L’indicazione primaria per la protesizzazione dell’articolazione del gomito è quindi il dolore. La protesi del gomito è stata usata con successo in casi di gravi distruzioni articolari che derivano da artrosi, artriti degenerative e lesioni traumatiche in associazione a dolore, perdita di motilità e instabilità.

La protesi si è rivelata particolarmente utile in caso di perdite massive di sostanza ossea, considerevole instabilità dovuta a lesioni traumatiche, nell’artrite reumatoide e nelle revisioni di altri interventi al gomito. In particolare viene considerata un’indicazione l’artrite reumatoide con evidenza radiografica di distruzione articolare, quando questa è troppo avanzata per beneficiare dell’escissione del capitello radiale e della sinoviectomia, specialmente nei pazienti con instabilità e rigidità dolorose che limitano le attività quotidiane.

È considerata un’indicazione all’artroprotesi di gomito anche all’anchilosi ossea o fibrosa con il gomito scarsamente funzionale. In pazienti con artrite reumatoide, l’impianto protesico dovrebbe essere preso in considerazione solo dopo che la terapia medica non ha avuto successo e la malattia è avanzata oltre lo stadio in cui la sinoviectomia sarebbe stata di beneficio. Nei casi di artrite reumatoide giovanile, Connor e Morrey riportano l’87% di risultati buoni o eccellenti dopo artroprotesi di gomito in 19 pazienti (23 gomiti) seguiti per 2 anni.

Il fallimento di un qualsiasi tipo di artroplastica di gomito può essere un’indicazione all’artroprotesi di revisione. Davis e altri suggerivano come indicazioni all’artroprotesi il dolore incoercibile con evidenza radiografica di distruzione delle articolazioni omero-radiale e omero-ulnare, l’instabilità e l’insuccesso della sinoviectomia con escissione del capitello radiale. Può rappresentare un’indicazione anche la perdita ossea provocata da un tumore, da un trauma o da un’infezione. Per esempio Cobb e Morrey considerano l’artroprotesi di gomito un trattamento soddisfacente per le fratture severamente comminute dell’omero distale nei pazienti anziani. Secondo Inglis, il miglior candidato alla protesi totale di gomito è il paziente affetto da artrite reumatoide notevolmente dolorosa ed invalidante con architettura articolare alterata. Lo stesso autore ammonisce che la decisione di intervenire con un impianto protesico deve essere presa cautamente, a causa dell’alto tasso di complicanze.

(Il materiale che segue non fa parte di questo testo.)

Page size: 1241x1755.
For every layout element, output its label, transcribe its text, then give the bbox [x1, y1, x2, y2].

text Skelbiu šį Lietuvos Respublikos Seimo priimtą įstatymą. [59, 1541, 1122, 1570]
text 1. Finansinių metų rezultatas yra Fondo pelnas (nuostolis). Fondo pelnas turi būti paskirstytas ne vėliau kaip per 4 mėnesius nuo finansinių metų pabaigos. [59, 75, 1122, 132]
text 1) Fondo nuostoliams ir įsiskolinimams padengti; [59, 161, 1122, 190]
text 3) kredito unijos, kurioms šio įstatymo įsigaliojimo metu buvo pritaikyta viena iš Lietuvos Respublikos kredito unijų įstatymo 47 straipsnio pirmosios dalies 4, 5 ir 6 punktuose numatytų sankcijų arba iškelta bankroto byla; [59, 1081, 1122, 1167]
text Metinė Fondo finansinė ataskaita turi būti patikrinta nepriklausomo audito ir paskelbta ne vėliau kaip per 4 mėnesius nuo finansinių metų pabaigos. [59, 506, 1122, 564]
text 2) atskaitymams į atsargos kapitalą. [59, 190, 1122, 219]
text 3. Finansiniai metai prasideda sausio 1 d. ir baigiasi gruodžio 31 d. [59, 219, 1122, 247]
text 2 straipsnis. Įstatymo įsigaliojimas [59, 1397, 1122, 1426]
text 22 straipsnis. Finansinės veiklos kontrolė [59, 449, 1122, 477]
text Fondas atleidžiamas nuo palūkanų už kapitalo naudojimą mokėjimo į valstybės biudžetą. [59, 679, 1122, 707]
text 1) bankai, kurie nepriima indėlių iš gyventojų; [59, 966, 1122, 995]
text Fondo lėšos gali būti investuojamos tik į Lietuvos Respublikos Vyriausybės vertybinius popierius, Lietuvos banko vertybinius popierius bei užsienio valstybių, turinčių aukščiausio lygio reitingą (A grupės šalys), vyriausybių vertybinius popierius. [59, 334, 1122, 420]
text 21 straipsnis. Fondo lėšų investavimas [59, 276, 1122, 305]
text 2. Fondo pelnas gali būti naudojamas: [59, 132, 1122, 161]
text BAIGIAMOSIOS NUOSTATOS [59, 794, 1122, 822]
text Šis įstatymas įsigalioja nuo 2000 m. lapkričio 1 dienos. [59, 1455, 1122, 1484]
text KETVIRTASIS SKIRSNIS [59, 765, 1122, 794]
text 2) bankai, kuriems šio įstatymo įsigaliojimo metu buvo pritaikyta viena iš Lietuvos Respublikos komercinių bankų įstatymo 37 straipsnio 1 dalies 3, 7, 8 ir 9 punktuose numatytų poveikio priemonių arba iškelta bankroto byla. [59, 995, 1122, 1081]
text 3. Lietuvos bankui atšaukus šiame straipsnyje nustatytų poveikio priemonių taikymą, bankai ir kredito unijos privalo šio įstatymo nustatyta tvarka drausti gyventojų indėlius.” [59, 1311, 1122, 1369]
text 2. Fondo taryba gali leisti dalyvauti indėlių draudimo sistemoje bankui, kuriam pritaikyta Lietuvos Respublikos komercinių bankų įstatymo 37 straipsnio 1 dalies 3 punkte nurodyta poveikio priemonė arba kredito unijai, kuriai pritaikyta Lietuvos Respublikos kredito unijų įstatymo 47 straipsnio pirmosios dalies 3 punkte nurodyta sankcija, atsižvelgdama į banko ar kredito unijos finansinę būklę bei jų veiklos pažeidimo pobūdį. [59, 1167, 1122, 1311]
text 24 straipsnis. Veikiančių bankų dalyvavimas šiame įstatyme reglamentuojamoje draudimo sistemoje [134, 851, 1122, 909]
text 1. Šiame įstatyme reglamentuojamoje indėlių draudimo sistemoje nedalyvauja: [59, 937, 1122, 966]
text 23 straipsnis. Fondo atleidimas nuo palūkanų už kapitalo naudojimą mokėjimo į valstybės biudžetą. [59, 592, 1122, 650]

I pazienti con artrite reumatoide che presentano rigidità di gomito, limitazione del movimento, anchilosi, instabilità e dolore invalidante generalmente hanno risultati migliori a seguito di artroprotesi rispetto a quelli con artrosi post-traumatica.

La scelta del tipo di protesi dipende in larga misura dallo stato delle strutture capsulo-legamentose e dall’integrità della muscolatura del gomito, come pure dalla quantità di osso disponibile; più l’articolazione è stabile, migliore è la situazione per un reimpianto con una protesi di superficie o non vincolata. I modelli maggiormente vincolati dovrebbero essere riservati a pazienti con lesioni estese dei legamenti e della capsula articolare con atrofia muscolare e con perdita di una notevole quantità di osso.

Le controindicazioni specifiche comprendono tutte le situazioni patologiche della mano che ne causano il malfunzionamento, o la grave compromissione del controllo motorio. Precedenti infezioni od osteomieliti costituiscono altresì controindicazioni. Un’eccessiva rugosità della pelle, che causi un’insufficiente copertura dei tessuti molli potrebbe compromettere il successo dell’intervento, causando una deiscenza della ferita chirurgica.

La protesizzazione totale del gomito dovrebbe essere sconsigliata per un paziente con ritmi di lavoro pesanti o che pratica sport, in quanto queste sono tipiche situazioni in cui lo stress torsionale cui è soggetta l’articolazione è elevato. In questi casi è preferibile adottare soluzioni alternative all’impianto.